◆ **Задание**: Обнови данные: везде замени «common name» на «vernacular name», а остальное оставь без изменений.

>>>>

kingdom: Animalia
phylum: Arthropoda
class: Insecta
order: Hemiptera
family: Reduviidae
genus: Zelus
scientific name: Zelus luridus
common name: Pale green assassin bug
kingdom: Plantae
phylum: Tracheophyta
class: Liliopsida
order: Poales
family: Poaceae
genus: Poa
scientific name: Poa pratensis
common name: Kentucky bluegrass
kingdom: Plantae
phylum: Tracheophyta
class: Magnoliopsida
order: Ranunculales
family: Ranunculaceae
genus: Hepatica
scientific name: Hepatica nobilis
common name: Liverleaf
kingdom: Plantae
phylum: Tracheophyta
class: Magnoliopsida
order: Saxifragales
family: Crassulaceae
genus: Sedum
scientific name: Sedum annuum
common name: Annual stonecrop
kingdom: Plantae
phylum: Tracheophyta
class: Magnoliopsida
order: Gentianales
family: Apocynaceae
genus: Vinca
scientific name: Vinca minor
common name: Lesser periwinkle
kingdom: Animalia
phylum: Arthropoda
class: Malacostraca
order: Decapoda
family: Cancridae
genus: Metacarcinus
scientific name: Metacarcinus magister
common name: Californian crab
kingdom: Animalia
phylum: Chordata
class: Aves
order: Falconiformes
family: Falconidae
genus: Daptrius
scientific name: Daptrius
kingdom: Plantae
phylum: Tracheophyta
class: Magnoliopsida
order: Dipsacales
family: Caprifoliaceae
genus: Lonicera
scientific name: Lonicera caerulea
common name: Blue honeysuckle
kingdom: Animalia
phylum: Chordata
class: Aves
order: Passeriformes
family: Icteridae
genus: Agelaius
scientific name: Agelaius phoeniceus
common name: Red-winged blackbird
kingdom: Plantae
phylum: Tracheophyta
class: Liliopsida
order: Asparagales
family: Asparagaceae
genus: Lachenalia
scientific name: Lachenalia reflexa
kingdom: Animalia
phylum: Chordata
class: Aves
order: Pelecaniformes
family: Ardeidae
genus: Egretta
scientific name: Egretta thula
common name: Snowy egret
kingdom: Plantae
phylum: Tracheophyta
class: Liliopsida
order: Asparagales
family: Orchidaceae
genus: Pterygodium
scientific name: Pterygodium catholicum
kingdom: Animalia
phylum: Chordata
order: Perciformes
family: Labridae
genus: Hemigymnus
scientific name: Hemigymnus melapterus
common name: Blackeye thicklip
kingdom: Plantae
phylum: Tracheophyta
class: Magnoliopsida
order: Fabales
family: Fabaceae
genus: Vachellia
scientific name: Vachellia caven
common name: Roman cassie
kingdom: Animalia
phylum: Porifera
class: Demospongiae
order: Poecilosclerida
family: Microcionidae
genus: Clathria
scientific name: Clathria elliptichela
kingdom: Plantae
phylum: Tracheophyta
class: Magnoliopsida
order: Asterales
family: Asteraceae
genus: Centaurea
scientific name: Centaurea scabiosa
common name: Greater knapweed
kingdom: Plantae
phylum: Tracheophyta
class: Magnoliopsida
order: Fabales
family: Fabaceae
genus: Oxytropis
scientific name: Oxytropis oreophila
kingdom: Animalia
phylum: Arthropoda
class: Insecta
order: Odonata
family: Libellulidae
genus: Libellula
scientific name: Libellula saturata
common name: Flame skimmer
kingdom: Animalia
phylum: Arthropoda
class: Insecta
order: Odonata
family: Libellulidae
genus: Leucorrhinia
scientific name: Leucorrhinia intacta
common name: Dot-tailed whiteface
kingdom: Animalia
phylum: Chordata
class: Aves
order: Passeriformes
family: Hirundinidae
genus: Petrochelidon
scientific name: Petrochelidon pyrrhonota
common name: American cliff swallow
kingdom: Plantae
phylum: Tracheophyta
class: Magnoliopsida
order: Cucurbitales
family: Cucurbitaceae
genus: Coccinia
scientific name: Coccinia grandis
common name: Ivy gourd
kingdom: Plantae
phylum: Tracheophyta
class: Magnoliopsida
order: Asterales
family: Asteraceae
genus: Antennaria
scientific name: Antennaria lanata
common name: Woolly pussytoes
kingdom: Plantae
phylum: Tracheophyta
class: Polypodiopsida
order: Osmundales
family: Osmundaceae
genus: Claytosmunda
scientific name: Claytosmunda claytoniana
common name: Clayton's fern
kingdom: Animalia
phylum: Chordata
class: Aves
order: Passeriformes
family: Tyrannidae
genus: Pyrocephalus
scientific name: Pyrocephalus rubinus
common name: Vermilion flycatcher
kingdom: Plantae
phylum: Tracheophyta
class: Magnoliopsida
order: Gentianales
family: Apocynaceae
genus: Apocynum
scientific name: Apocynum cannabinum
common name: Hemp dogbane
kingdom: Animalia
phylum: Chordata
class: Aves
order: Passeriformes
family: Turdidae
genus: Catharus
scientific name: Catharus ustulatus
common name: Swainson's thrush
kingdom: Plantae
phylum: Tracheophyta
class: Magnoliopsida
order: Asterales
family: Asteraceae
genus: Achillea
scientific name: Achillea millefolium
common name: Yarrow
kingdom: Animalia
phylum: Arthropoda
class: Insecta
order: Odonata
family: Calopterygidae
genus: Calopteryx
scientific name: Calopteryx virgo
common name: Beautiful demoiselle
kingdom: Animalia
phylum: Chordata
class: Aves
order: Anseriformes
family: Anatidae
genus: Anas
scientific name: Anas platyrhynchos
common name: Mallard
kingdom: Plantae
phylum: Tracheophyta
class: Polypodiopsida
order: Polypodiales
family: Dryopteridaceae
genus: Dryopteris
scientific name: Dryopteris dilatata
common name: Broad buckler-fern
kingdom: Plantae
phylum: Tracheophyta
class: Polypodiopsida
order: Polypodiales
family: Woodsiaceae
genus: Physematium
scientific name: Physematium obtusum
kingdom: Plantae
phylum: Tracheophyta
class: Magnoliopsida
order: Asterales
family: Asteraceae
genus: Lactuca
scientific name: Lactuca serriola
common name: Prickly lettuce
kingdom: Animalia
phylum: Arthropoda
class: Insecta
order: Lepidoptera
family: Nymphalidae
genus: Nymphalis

<<<<

◆ **Ответ**:
kingdom: Animalia
phylum: Arthropoda
class: Insecta
order: Hemiptera
family: Reduviidae
genus: Zelus
scientific name: Zelus luridus
vernacular name: Pale green assassin bug
kingdom: Plantae
phylum: Tracheophyta
class: Liliopsida
order: Poales
family: Poaceae
genus: Poa
scientific name: Poa pratensis
vernacular name: Kentucky bluegrass
kingdom: Plantae
phylum: Tracheophyta
class: Magnoliopsida
order: Ranunculales
family: Ranunculaceae
genus: Hepatica
scientific name: Hepatica nobilis
vernacular name: Liverleaf
kingdom: Plantae
phylum: Tracheophyta
class: Magnoliopsida
order: Saxifragales
family: Crassulaceae
genus: Sedum
scientific name: Sedum annuum
vernacular name: Annual stonecrop
kingdom: Plantae
phylum: Tracheophyta
class: Magnoliopsida
order: Gentianales
family: Apocynaceae
genus: Vinca
scientific name: Vinca minor
vernacular name: Lesser periwinkle
kingdom: Animalia
phylum: Arthropoda
class: Malacostraca
order: Decapoda
family: Cancridae
genus: Metacarcinus
scientific name: Metacarcinus magister
vernacular name: Californian crab
kingdom: Animalia
phylum: Chordata
class: Aves
order: Falconiformes
family: Falconidae
genus: Daptrius
scientific name: Daptrius
kingdom: Plantae
phylum: Tracheophyta
class: Magnoliopsida
order: Dipsacales
family: Caprifoliaceae
genus: Lonicera
scientific name: Lonicera caerulea
vernacular name: Blue honeysuckle
kingdom: Animalia
phylum: Chordata
class: Aves
order: Passeriformes
family: Icteridae
genus: Agelaius
scientific name: Agelaius phoeniceus
vernacular name: Red-winged blackbird
kingdom: Plantae
phylum: Tracheophyta
class: Liliopsida
order: Asparagales
family: Asparagaceae
genus: Lachenalia
scientific name: Lachenalia reflexa
kingdom: Animalia
phylum: Chordata
class: Aves
order: Pelecaniformes
family: Ardeidae
genus: Egretta
scientific name: Egretta thula
vernacular name: Snowy egret
kingdom: Plantae
phylum: Tracheophyta
class: Liliopsida
order: Asparagales
family: Orchidaceae
genus: Pterygodium
scientific name: Pterygodium catholicum
kingdom: Animalia
phylum: Chordata
order: Perciformes
family: Labridae
genus: Hemigymnus
scientific name: Hemigymnus melapterus
vernacular name: Blackeye thicklip
kingdom: Plantae
phylum: Tracheophyta
class: Magnoliopsida
order: Fabales
family: Fabaceae
genus: Vachellia
scientific name: Vachellia caven
vernacular name: Roman cassie
kingdom: Animalia
phylum: Porifera
class: Demospongiae
order: Poecilosclerida
family: Microcionidae
genus: Clathria
scientific name: Clathria elliptichela
kingdom: Plantae
phylum: Tracheophyta
class: Magnoliopsida
order: Asterales
family: Asteraceae
genus: Centaurea
scientific name: Centaurea scabiosa
vernacular name: Greater knapweed
kingdom: Plantae
phylum: Tracheophyta
class: Magnoliopsida
order: Fabales
family: Fabaceae
genus: Oxytropis
scientific name: Oxytropis oreophila
kingdom: Animalia
phylum: Arthropoda
class: Insecta
order: Odonata
family: Libellulidae
genus: Libellula
scientific name: Libellula saturata
vernacular name: Flame skimmer
kingdom: Animalia
phylum: Arthropoda
class: Insecta
order: Odonata
family: Libellulidae
genus: Leucorrhinia
scientific name: Leucorrhinia intacta
vernacular name: Dot-tailed whiteface
kingdom: Animalia
phylum: Chordata
class: Aves
order: Passeriformes
family: Hirundinidae
genus: Petrochelidon
scientific name: Petrochelidon pyrrhonota
vernacular name: American cliff swallow
kingdom: Plantae
phylum: Tracheophyta
class: Magnoliopsida
order: Cucurbitales
family: Cucurbitaceae
genus: Coccinia
scientific name: Coccinia grandis
vernacular name: Ivy gourd
kingdom: Plantae
phylum: Tracheophyta
class: Magnoliopsida
order: Asterales
family: Asteraceae
genus: Antennaria
scientific name: Antennaria lanata
vernacular name: Woolly pussytoes
kingdom: Plantae
phylum: Tracheophyta
class: Polypodiopsida
order: Osmundales
family: Osmundaceae
genus: Claytosmunda
scientific name: Claytosmunda claytoniana
vernacular name: Clayton's fern
kingdom: Animalia
phylum: Chordata
class: Aves
order: Passeriformes
family: Tyrannidae
genus: Pyrocephalus
scientific name: Pyrocephalus rubinus
vernacular name: Vermilion flycatcher
kingdom: Plantae
phylum: Tracheophyta
class: Magnoliopsida
order: Gentianales
family: Apocynaceae
genus: Apocynum
scientific name: Apocynum cannabinum
vernacular name: Hemp dogbane
kingdom: Animalia
phylum: Chordata
class: Aves
order: Passeriformes
family: Turdidae
genus: Catharus
scientific name: Catharus ustulatus
vernacular name: Swainson's thrush
kingdom: Plantae
phylum: Tracheophyta
class: Magnoliopsida
order: Asterales
family: Asteraceae
genus: Achillea
scientific name: Achillea millefolium
vernacular name: Yarrow
kingdom: Animalia
phylum: Arthropoda
class: Insecta
order: Odonata
family: Calopterygidae
genus: Calopteryx
scientific name: Calopteryx virgo
vernacular name: Beautiful demoiselle
kingdom: Animalia
phylum: Chordata
class: Aves
order: Anseriformes
family: Anatidae
genus: Anas
scientific name: Anas platyrhynchos
vernacular name: Mallard
kingdom: Plantae
phylum: Tracheophyta
class: Polypodiopsida
order: Polypodiales
family: Dryopteridaceae
genus: Dryopteris
scientific name: Dryopteris dilatata
vernacular name: Broad buckler-fern
kingdom: Plantae
phylum: Tracheophyta
class: Polypodiopsida
order: Polypodiales
family: Woodsiaceae
genus: Physematium
scientific name: Physematium obtusum
kingdom: Plantae
phylum: Tracheophyta
class: Magnoliopsida
order: Asterales
family: Asteraceae
genus: Lactuca
scientific name: Lactuca serriola
vernacular name: Prickly lettuce
kingdom: Animalia
phylum: Arthropoda
class: Insecta
order: Lepidoptera
family: Nymphalidae
genus: Nymphalis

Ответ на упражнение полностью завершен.